Hollande Dismisses Reshuffle as Crisis Hits Popularity - (www.bloomberg.com) French President Francois Hollande, in the midst of the worst political crisis since entering office in May, dismissed speculation of a cabinet reshuffle after a minister he’d charged with fighting tax evasion admitted to a secret overseas bank account. “It’s not the government that failed, but a man,” Hollande said yesterday at a press conference in Rabat during a state visit to Morocco. “There’s no decision on the government to be taken.” Jerome Cahuzac, who resigned as Hollande’s budget minister two weeks ago, said on April 2 that he was caught in a “spiral of lies” about the 600,000 euros ($770,000) he held in an offshore account for years. Hollande said this week that Cahuzac had lied to him, the French parliament and the French people. Cahuzac’s downfall came as the Socialist president plumbed new lows in opinion polls. Less than 11 months into his five- year mandate, Hollande is struggling to revive an economy that has barely grown in two years and joblessness that has jumped to 3.196 million, just shy of a record set in 1997.

Numbness gives way to anger in Cyprus over bailout - (www.reuters.com) Public shock in Cyprus about the tough terms of an international bailout is turning into anger as millions of euros remain locked in the country's banks. Cypriots were stunned by last month's collapse of its second-biggest lender, Popular Bank, and a decision to slap losses on large deposits at the Bank of Cyprus in return for financial aid from the European Union and IMF. They are now demanding answers after allegations earlier this week that a company connected to the family of President Nicos Anastasiades shifted money out of one of the distressed lenders just before the banking system was effectively locked down on March 15. Anger and impatience is rising as the results of an official inquiry into what caused the crisis, and exactly who knew what and when, is unlikely to be ready for weeks.

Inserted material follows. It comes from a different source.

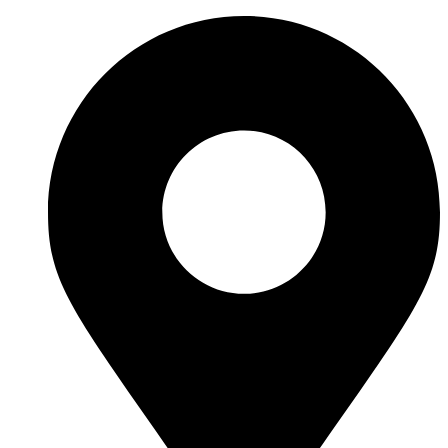
Ir
al
contenido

Banks reopened last week but Cypriots can withdraw only 300 euros ($390) a day under a range of controls imposed to prevent panicked residents from emptying their accounts or moving all their savings abroad. Anxiety is being deepened by confusion over how the hastily-imposed rules should operate.

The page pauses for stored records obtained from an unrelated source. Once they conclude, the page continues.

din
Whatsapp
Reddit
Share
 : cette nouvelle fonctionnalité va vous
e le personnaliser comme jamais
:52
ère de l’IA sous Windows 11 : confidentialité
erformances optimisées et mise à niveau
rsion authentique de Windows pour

Growing concerns of a new global credit bubble - (www.telegraph.co.uk)  Senior managers at the private bank, whose customers include a who’s who of British society, are being discreetly advised to reduce their holdings of high-yield bonds, according to an internal warning seen byThe Daily Telegraph. Sales of high-yield debt have exploded this year as investors chase returns in an environment of historically low interest rates and rising inflation. In both Europe and Asia, high-yield sales have reached all-time highs. In January alone, Asian companies sold just over $9bn (£6bn) of high-yield bonds, a year-on-year increase of more than 6,000pc, according to data provider Dealogic. Fears have been raised as investors increase the risk they are taking on the bonds by borrowing further. Coutts’ investment strategy committee has become concerned at the use by some wealthy individuals of borrowed money to enhance returns from high-yield investments and is understood to have begun advising clients to avoid the practice.